→ **OBJECTIVE A**
In the passage on new-venture teams, what percentage of ventures do studies show are started by more than one person?

→ **SELECTED PASSAGE**
○ ○ ○ ○
Liability of Newness

  • New ventures are highly susceptible to failure.
  • High failure rate can be attributed to the liability of newness, which arises from the people involved struggling to adapt to new roles and the firm lacking a proven history.
  • Talented and experienced management can overcome these challenges.

Creating a New-Venture Team

  • A well-developed business plan, stemming from the business model, requires suitable leadership and personnel.
  • A founder's approach to building a new-venture team is seen as an indicator to potential investors, partners, and employees.
  • Assembling a robust team impresses potential stakeholders.

Elements of a New-Venture Team

  • They include the founder(s), management team, key employees, board of directors, advisors, lenders, investors, and other professionals.

Mistakes When Assembling a New Venture Team

  • Placing unqualified friends or family members in management roles is a mistake.
  • Believing previous success in other industries automatically translates is a mistake.
  • Presenting a "one-person team" without plans to expand the team is a mistake.
  • Hiring top managers without offering them ownership can be problematic.
  • Failure to disclose skill or competency gaps is a mistake.
  • Vague plans for addressing those gaps.

Founder or Founders of a Venture

  • Founder’s characteristics and initial decisions significantly shape the new-venture team.
  • Studies show that 50%-70% of ventures are started by more than one person.

Size of the Founding Team

  • Teams can contribute more talent, resources, and ideas.
  • Psychological support from cofounders is a crucial factor.
  • Disagreements among members regarding work habits, risk tolerance, and business ideas can arise.
  • Teams that have collaborated previously have an advantage.
○ ○ ○ ○
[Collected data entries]
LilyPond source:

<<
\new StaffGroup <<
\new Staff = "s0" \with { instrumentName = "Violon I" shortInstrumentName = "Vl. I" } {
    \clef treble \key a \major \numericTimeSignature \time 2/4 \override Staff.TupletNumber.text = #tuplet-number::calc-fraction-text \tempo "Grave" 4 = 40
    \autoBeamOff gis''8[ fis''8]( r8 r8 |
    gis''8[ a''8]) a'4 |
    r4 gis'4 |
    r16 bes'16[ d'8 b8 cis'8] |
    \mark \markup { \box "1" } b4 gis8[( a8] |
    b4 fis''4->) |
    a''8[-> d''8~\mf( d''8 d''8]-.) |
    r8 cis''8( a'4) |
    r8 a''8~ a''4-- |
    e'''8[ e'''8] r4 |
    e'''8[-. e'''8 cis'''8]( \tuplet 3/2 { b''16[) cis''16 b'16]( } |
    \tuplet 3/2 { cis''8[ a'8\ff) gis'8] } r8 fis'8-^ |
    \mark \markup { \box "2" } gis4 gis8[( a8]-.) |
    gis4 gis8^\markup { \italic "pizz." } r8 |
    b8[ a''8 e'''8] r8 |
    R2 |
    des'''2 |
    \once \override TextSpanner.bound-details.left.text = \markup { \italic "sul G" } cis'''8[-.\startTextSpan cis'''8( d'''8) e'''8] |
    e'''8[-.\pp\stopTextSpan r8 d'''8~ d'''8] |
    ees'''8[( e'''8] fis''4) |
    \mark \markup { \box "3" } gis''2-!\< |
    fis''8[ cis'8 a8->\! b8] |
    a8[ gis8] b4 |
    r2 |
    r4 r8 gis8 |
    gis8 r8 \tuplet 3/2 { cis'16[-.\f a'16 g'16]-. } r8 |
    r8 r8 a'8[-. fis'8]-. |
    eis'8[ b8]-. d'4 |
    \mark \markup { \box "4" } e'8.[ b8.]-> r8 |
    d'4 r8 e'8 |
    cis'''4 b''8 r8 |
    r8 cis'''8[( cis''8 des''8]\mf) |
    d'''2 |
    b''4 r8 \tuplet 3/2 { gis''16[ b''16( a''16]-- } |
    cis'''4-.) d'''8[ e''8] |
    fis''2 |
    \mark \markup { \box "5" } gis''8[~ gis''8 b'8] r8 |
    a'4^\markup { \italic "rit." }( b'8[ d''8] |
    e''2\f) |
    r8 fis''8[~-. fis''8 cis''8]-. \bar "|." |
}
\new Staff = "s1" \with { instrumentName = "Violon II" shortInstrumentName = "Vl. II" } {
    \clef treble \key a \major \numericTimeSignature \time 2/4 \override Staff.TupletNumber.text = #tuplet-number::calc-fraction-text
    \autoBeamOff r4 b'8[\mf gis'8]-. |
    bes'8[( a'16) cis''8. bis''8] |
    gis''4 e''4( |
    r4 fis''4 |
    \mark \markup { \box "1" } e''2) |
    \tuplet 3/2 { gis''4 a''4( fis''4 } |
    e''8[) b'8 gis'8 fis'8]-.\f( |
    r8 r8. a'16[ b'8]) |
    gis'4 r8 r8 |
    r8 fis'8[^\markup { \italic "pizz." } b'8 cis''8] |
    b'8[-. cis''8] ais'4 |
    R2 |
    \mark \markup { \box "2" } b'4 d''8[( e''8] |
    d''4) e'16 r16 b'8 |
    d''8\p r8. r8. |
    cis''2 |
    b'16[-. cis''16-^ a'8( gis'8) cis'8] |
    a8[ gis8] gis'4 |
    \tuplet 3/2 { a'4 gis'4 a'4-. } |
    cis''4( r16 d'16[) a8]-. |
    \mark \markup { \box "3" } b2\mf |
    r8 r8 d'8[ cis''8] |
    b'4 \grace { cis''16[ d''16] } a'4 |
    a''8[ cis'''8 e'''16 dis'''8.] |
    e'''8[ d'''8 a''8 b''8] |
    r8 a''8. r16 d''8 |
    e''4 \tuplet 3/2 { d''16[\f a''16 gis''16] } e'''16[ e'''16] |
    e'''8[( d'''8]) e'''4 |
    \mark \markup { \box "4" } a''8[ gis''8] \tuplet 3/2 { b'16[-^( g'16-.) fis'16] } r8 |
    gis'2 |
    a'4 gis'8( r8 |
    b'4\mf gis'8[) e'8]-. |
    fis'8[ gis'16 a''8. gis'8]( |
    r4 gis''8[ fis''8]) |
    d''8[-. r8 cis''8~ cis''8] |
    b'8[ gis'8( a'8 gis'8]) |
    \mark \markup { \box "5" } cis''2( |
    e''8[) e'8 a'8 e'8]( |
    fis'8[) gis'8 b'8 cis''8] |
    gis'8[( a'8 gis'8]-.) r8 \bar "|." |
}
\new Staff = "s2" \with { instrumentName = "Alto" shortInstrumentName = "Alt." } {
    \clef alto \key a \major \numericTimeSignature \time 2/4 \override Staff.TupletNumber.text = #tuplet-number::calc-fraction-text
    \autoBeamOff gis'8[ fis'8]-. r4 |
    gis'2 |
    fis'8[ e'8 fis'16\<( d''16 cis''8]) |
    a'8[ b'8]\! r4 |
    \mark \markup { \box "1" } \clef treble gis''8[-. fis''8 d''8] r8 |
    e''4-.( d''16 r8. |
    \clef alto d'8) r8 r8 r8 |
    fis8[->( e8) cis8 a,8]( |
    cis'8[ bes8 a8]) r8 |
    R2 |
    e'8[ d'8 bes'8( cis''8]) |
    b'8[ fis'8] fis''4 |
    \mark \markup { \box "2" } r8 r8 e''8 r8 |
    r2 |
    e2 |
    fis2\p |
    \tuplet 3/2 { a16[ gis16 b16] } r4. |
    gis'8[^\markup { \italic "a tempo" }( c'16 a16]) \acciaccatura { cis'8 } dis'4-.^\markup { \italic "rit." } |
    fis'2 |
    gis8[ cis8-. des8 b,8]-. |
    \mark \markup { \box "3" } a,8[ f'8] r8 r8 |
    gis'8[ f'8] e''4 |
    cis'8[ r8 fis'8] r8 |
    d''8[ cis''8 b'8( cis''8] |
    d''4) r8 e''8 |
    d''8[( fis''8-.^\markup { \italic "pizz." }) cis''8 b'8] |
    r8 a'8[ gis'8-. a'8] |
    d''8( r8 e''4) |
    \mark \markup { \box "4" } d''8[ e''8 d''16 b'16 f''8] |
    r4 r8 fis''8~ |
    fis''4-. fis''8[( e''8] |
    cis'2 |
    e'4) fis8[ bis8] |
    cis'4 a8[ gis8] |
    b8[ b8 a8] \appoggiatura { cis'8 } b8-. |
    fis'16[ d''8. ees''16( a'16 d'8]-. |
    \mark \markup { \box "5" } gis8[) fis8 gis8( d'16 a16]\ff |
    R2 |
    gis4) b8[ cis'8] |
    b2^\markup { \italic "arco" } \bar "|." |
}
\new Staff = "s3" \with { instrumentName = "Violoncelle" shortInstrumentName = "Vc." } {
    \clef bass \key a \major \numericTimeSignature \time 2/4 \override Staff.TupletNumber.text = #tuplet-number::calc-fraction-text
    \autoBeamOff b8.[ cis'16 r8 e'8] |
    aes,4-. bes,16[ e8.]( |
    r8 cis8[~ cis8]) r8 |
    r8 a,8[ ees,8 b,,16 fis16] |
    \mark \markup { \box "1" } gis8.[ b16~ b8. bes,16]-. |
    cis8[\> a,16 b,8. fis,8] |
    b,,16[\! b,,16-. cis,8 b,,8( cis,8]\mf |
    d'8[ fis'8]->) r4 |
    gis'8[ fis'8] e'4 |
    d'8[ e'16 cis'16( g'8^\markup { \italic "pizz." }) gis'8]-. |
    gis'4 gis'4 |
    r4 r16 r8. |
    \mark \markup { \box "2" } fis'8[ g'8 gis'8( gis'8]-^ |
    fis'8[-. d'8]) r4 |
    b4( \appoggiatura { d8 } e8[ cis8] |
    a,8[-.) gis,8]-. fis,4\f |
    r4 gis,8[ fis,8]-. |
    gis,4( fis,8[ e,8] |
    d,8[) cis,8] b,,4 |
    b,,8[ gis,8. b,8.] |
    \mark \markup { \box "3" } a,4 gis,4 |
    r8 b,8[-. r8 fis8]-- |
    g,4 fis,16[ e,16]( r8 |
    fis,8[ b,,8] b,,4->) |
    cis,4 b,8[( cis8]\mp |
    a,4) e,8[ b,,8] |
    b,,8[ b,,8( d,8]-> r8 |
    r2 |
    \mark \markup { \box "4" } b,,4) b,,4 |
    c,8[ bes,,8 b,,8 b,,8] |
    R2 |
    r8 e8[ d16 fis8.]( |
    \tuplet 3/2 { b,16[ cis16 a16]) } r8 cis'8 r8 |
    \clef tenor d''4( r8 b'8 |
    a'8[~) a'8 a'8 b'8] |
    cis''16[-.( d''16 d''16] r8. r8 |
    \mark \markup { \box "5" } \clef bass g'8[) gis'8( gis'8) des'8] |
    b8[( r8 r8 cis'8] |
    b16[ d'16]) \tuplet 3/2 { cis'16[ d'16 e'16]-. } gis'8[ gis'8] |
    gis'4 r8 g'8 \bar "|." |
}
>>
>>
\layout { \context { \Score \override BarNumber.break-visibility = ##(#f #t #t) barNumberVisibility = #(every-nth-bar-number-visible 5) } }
○ ○ ○ ○
→ **OBJECTIVE B**
Gather every line of the listing that contains the string "TupletNumber".

→ **FINAL RESULT A**
Studies show that 50%-70% of ventures are started by more than one person.

→ **FINAL RESULT B**
    \clef treble \key a \major \numericTimeSignature \time 2/4 \override Staff.TupletNumber.text = #tuplet-number::calc-fraction-text \tempo "Grave" 4 = 40
    \clef treble \key a \major \numericTimeSignature \time 2/4 \override Staff.TupletNumber.text = #tuplet-number::calc-fraction-text
    \clef alto \key a \major \numericTimeSignature \time 2/4 \override Staff.TupletNumber.text = #tuplet-number::calc-fraction-text
    \clef bass \key a \major \numericTimeSignature \time 2/4 \override Staff.TupletNumber.text = #tuplet-number::calc-fraction-text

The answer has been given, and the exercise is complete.